Dole CEO Owes $148M for Misleading Shareholders


     (CN) – Dole Food CEO David Murdock and his “right-hand man” COO Michel Carter must pay $148 million for misleading shareholders, and for pushing the board to approve a buyout that significantly undervalued the company, a judge ruled.
     Murdock was Dole’s controlling shareholder when he took the fruit-and-vegetable giant private in 2013.
     The $1.2 billion cash deal passed with just 50.9 percent of the shareholder vote, against objections from many investors and analysts that the $13.50 per share merger consideration price undervalued the company.
     Four hedge funds that shared this belief purchased millions of Dole shares ahead of the transaction, then sought an appraisal in Delaware Chancery Court.
     Vice Chancellor Travis Laster ruled Thursday for the hedge funds, led by Hudson Bay Master Fund and Ripe Holdings, and awarded damages representing an additional value of $2.74 per share.

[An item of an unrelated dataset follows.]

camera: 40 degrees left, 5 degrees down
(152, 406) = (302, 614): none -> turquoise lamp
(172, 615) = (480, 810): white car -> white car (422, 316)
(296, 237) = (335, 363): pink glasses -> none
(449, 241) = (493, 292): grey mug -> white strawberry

     Though Dole’s board had managed to negotiate an increase from Murdock’s initial offer of $12 per share to $13.50 per share, Laster noted that “what the committee could not overcome, what the stockholder vote could not cleanse, and what even an arguably fair price does not immunize, is fraud.”

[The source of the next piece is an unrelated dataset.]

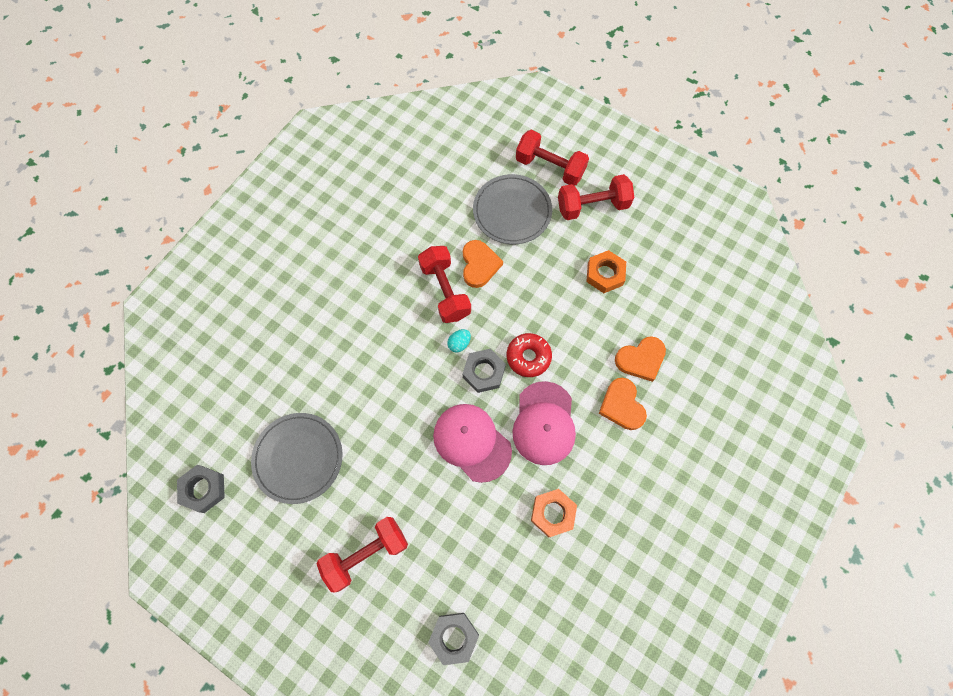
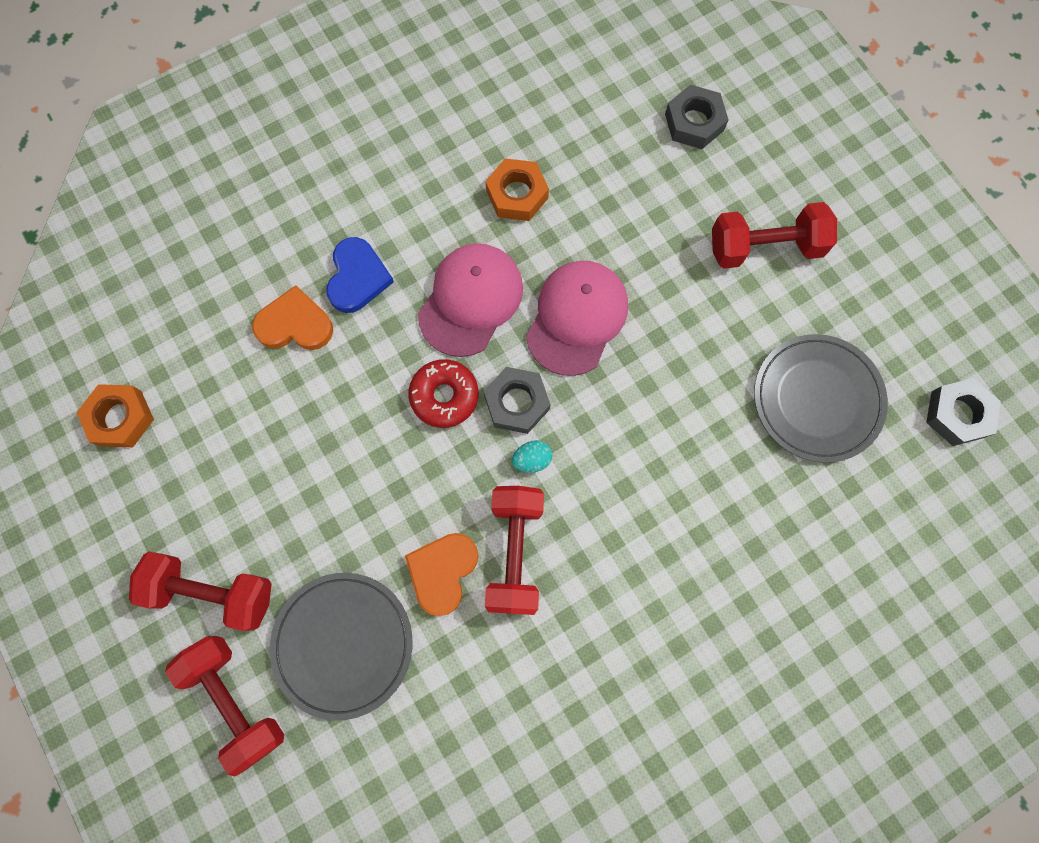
camera: 155 degrees left, 5 degrees up
(472, 442) = (577, 318): pink cap -> pink cap turned 135 degrees counterclockwise
(605, 274) = (265, 468): orange nut -> orange nut (120, 418)
(622, 405) = (357, 277): orange heart -> blue heart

     As Murdock’s “right-hand man,” COO Carter gave the board false information about what savings the company would realize upon selling half of its business in 2012, the chancellor found.

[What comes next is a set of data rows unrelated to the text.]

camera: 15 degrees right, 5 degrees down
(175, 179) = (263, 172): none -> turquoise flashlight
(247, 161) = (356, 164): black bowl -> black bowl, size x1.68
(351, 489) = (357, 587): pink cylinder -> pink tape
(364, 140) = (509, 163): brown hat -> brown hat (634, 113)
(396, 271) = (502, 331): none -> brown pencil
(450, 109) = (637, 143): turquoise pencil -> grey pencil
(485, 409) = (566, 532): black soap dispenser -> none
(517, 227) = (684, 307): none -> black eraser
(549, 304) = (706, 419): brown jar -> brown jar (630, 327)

     He also drove down Dole’s stock price by canceling a stock-repurchase program on pretextual grounds, making it an unreliable measure of the company’s value, according to the ruling.
     Carter’s job was “to carry out Murdock’s plans, and he did so effectively, even ruthlessly,” Laster found. “When Carter set a goal for a division, they fell into line. Dole’s executives could not envision anyone failing to carry out Carter’s instructions.”
     After Murdoch made his buyout offer, Carter provided the board with false management projections – then in a secret meeting, gave Murdoch’s advisors the accurate data.
     “To their credit, the committee and [its financial advisor] Lazard Frères & Co. recognized that Carter’s projections were unreliable and engaged in Herculean efforts to overcome the informational deficiency, but they could not do so fully,” Laster said. “Critically for purposes of the outcome of this litigation, the committee never obtained accurate information about Dole’s ability to improve its income by cutting costs and acquiring farms.”
     Murdock and Carters’ actions deprived the board and shareholders of making a fully informed decision with regard to the buyout offer, and potentially vote it down.
     Given these circumstances, shareholders “are not limited to a fair price,” Laster said. “They are entitled to a fairer price designed to eliminate the ability of the defendants to profit from their breaches of the duty of loyalty.”
     The judge ordered Murdock and Carter to pay $148,190,590.18. “Although facially large, the award is conservative relative to what the evidence could support,” he added.
     Stuart Grant, an attorney for the funds, told the Associated Press: “We are extremely pleased not only with the large financial recovery, but the forceful way in which the court excoriated the defendants for the brazen way they tried to hijack Dole for their own advantage in taking the company private.”
     A Dole Food spokeswoman said the company had no comment on the ruling.